Prognostic Impact of TS, MTHFR and XRCC1 Genetic Variants in 113 Patients with Myelodysplastic Syndromes

Background: Several studies have suggested that genetic variability related with single nucleotide polymorphisms (SNPs) of the BER system, DNA synthesis and folate-metabolizing pathway genes could modulate DNA repair capacity. Moreover, these genes are supposed to be related to cancer risk. However, the prognostic impact of the association of individual and/or combined genetic variants in patients with myelodysplastic syndromes (MDS) remains undetermined.

Methods: We genotyped 113 MDS patients, 54 with IPSS low/int-1 receiving only best supportive care (BSC group) and 59 with IPSS int-2/high treated with azacitidine (AZA-group), for the following polymorphisms: XRCC1 194 and 399, APE1 148, XRCC3 241, TS5'-UTR (2R/3R and G/C) and 3'-UTR (6bp+/6bp-), MTHFR 677 and 1298. Genomic DNA was analyzed by High Resolution Melting assay and restriction digests of PCR products. Overall survival (OS) was calculated using the Kaplan-Meier estimate probabilities, and differences between survival curves were analyzed by the log-rank test. Multivariate analyses were performed using the Cox method.

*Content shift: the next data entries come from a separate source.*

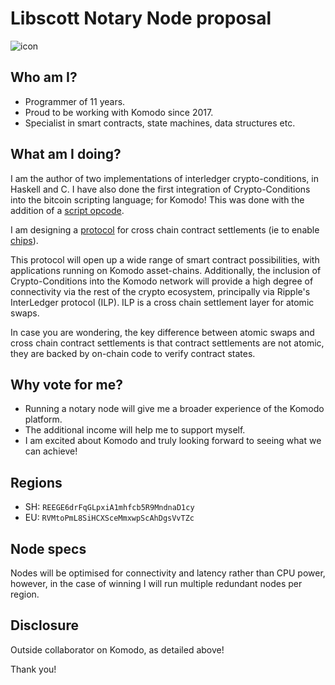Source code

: # Libscott Notary Node proposal

![icon](https://avatars2.githubusercontent.com/u/125019?s=52&v=4)

## Who am I?

* Programmer of 11 years.
* Proud to be working with Komodo since 2017.
* Specialist in smart contracts, state machines, data structures etc.

## What am I doing?

I am the author of two implementations of interledger crypto-conditions, in Haskell and C. I have also done the first integration of Crypto-Conditions into the bitcoin scripting language; for Komodo! This was done with the addition of a [script opcode](https://github.com/libscott/komodo/blob/7d937f290e08522beaf10d6ffe237a756a06361b/src/script/interpreter.cpp#L939).

I am designing a [protocol](https://github.com/libscott/hoek/blob/spec/specs/bet.md) for cross chain contract settlements (ie to enable [chips](https://bitcointalk.org/index.php?topic=2078449.0;all)).

This protocol will open up a wide range of smart contract possibilities, with applications running on Komodo asset-chains. Additionally, the inclusion of Crypto-Conditions into the Komodo network will provide a high degree of connectivity via the rest of the crypto ecosystem, principally via Ripple's InterLedger protocol (ILP). ILP is a cross chain settlement layer for atomic swaps.

In case you are wondering, the key difference between atomic swaps and cross chain contract settlements is that contract settlements are not atomic, they are backed by on-chain code to verify contract states.

## Why vote for me?

* Running a notary node will give me a broader experience of the Komodo platform.
* The additional income will help me to support myself.
* I am excited about Komodo and truly looking forward to seeing what we can achieve!

## Regions

* SH: `REEGE6drFqGLpxiA1mhfcb5R9MndnaD1cy`
* EU: `RVMtoPmL8SiHCXSceMmxwpScAhDgsVvTZc`

## Node specs

Nodes will be optimised for connectivity and latency rather than CPU power, however, in the case of winning I will run multiple redundant nodes per region.

## Disclosure

Outside collaborator on Komodo, as detailed above!

Thank you!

Results: For all the target genes, the distribution of genotypes was consistent with the Hardy-Weinberg equilibrium. Among the baseline characteristics analyzed (age, sex, diagnosis according to WHO, hemoglobin) there was no statistically significant difference in the genotype distribution of studied polymorphisms. In the BSC group, the variants XRCC1 399 GG [Hazard ratio (HR)=7.07; p=0.02], -6/-6 of TS3'-UTR (HR=4.65; p=0.05), 2R/3G, 3C/3G, 3G/3G of TS5'-UTR (HR=11.44; p=0.02) and TT of MTHFR 677 (HR=67.12; p<0.001), were associated with a statistically significant adverse clinical outcome compared to variant alleles (Table 1). This is consistent with the enzymatic activity reduction attributed to these genetic variants. Multivariable regression model analysis was also performed in the AZA group for the same genetic variants. We found similar results for the association between XRCC1 399 GG(HR=5.71 p=0.002), TS3'-UTR +6/+6(HR=0.097 p=0.004), MTHFR 677 TT (HR=8.58 p<0.001) and survival, but not for SNPs in TS5'-UTR (Table 2). Finally, we performed an exploratory analysis to investigate the combined effect of the unfavorable genotypes on survival. In the BSC group, the 3-year OS was 33% for those patients with ≥2 variant alleles, as compared to 62.5%, and 100%, respectively, for those with 2 or 0/1 variant alleles. The predictive role of the adverse genotypes combination on survival was confirmed also in the AZA group, suggesting that patients with a higher number of genetic variants had a shorter survival. Interestingly, when we compared survival of patients with adverse genotypes between BSC and AZA groups, we did not find any statistically significant difference between the 2 groups (Kaplan-Meyer and Log-rank test). Therefore, we speculated that azacitidine could give a survival advantage to patients with unfavorable genetic variants, independently from IPSS at diagnosis.

Conclusion: Our study reveals, for the first time, an associations between genetic variants in TS, MTHFR and XRCC1 genes, BSC, azacitidine and survival in MDS patients. If confirmed, they could represent new prognostic markers able to provide guidance for clinical management of MDS patients. In particular, the presence of adverse genotypes could represent a biomarker to treat patients with low-risk IPSS with azacitidine, if confirmed on larger series. Further studies with larger population are needed to validate these associations, especially in SNPs with low variant allele frequency.